Steve Jobs altered my direction in life. I wrote my first Kernighan and Ritchie hello world\n C program on a Mac Classic. I learned C++ on a Mac SE/30. I got my first job writing my resume on the SE/30.

Before that, I wrote my first Pascal program using MacPascal on the original 128K Macintosh in school.

Before that, I wrote BASIC programs on an Apple IIe, my first computer.

Skipping forward: at one point I bought an early PowerMac, but it was uninspiring: Apple had lost its way without Steve Jobs. I cursed Apple and abandoned it, bought a PC, and ran Linux for years. I never touched a Mac again until OS X came out. Steve Jobs was back!

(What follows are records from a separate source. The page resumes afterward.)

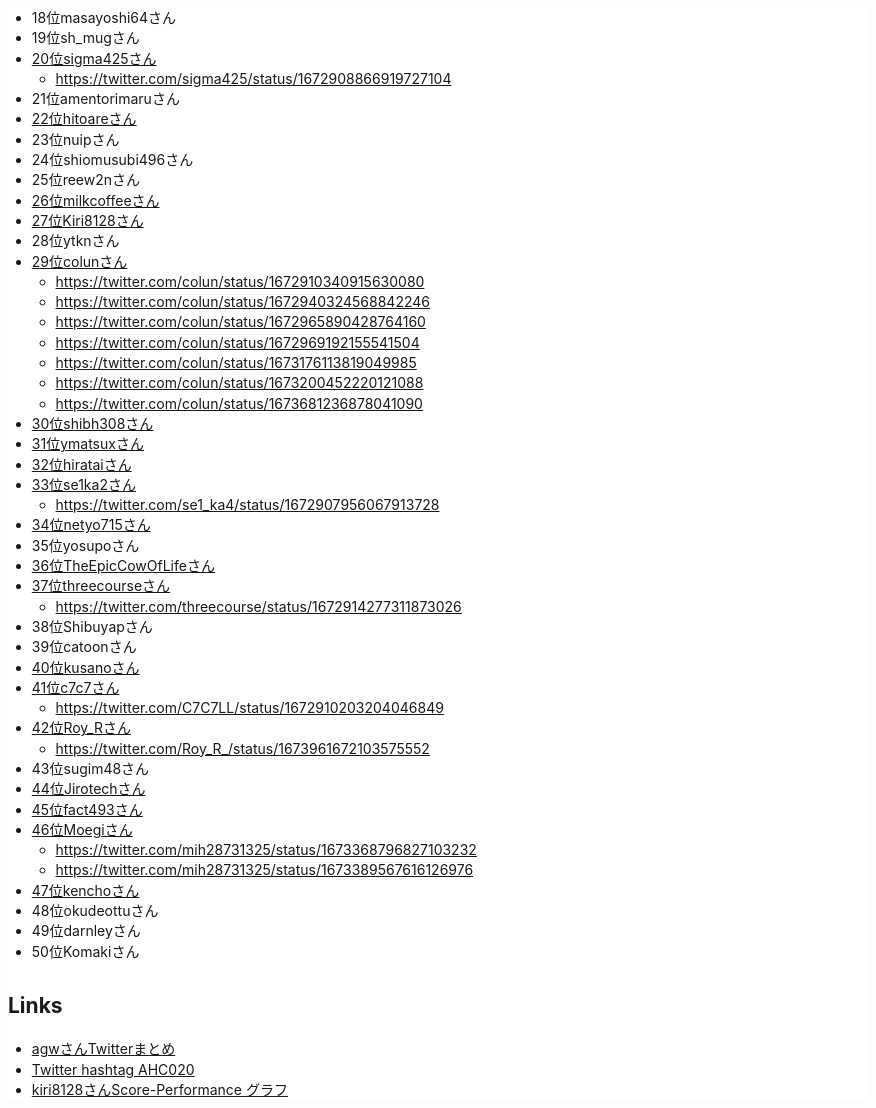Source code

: - 18位masayoshi64さん
- 19位sh_mugさん
- [20位sigma425さん](https://twitter.com/sigma425/status/1672907968491433984)
  - https://twitter.com/sigma425/status/1672908866919727104
- 21位amentorimaruさん
- [22位hitoareさん](https://twitter.com/hitoare1/status/1672908648769806337)
- 23位nuipさん
- 24位shiomusubi496さん
- 25位reew2nさん
- [26位milkcoffeeさん](https://twitter.com/milkcoffeen/status/1672910631643795456)
- [27位Kiri8128さん](https://twitter.com/kiri8128/status/1672909807190413318)
- 28位ytknさん
- [29位colunさん](https://twitter.com/colun/status/1672908937593786369)
  - https://twitter.com/colun/status/1672910340915630080
  - https://twitter.com/colun/status/1672940324568842246
  - https://twitter.com/colun/status/1672965890428764160
  - https://twitter.com/colun/status/1672969192155541504
  - https://twitter.com/colun/status/1673176113819049985
  - https://twitter.com/colun/status/1673200452220121088
  - https://twitter.com/colun/status/1673681236878041090
- [30位shibh308さん](https://twitter.com/shibh308/status/1672909895765753856)
- [31位ymatsuxさん](https://twitter.com/ymatsux_ac/status/1672924947075956738)
- [32位hirataiさん](https://twitter.com/kyogi_hirame/status/1672909965328281600)
- [33位se1ka2さん](https://twitter.com/se1_ka4/status/1672907676639191040)
  - https://twitter.com/se1_ka4/status/1672907956067913728
- [34位netyo715さん](https://twitter.com/netyo715/status/1672909167361941505)
- 35位yosupoさん
- [36位TheEpicCowOfLifeさん](https://atcoder.jp/contests/ahc021/editorial/6680)
- [37位threecourseさん](https://twitter.com/threecourse/status/1672909039817351168)
  - https://twitter.com/threecourse/status/1672914277311873026
- 38位Shibuyapさん
- 39位catoonさん
- [40位kusanoさん](https://twitter.com/kusano_k/status/1672910301946331137)
- [41位c7c7さん](https://twitter.com/C7C7LL/status/1672908555748528128)
  - https://twitter.com/C7C7LL/status/1672910203204046849
- [42位Roy_Rさん](https://twitter.com/Roy_R_/status/1673662858758873090)
  - https://twitter.com/Roy_R_/status/1673961672103575552
- 43位sugim48さん
- [44位Jirotechさん](https://twitter.com/Jiro_tech15/status/1672908873383178243)
- [45位fact493さん](https://twitter.com/fact493/status/1672908036212662279)
- [46位Moegiさん](https://twitter.com/mih28731325/status/1672908368376213504)
  - https://twitter.com/mih28731325/status/1673368796827103232
  - https://twitter.com/mih28731325/status/1673389567616126976
- [47位kenchoさん](https://twitter.com/border_of_ymg/status/1672918308822319106)
- 48位okudeottuさん
- 49位darnleyさん
- 50位Komakiさん

## Links

- [agwさんTwitterまとめ](https://togetter.com/li/2174660)
- [Twitter hashtag AHC020](https://twitter.com/hashtag/AHC021)
- [kiri8128さんScore-Performance グラフ](https://twitter.com/kiri8128/status/1672978440562298884)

Steve Jobs was a programmer, an artist, a businessman, a philosopher, a psychologist, a salesman, a speechwriter, a fighter. He cared about beauty, about consistency, stuck to his visions, failed and succeeded and failed and succeeded. I live because humanity produces men like Steve Jobs.

That is all. Tomorrow is another day.

Update (2011-10-25)

I write this short update to note that I never did get around to writing my intended in-depth discussion of Steve Jobs, but will do so at some point. For example, it was too close in time for me to launch into a personal exploration of the dark, negative sides of his legacy.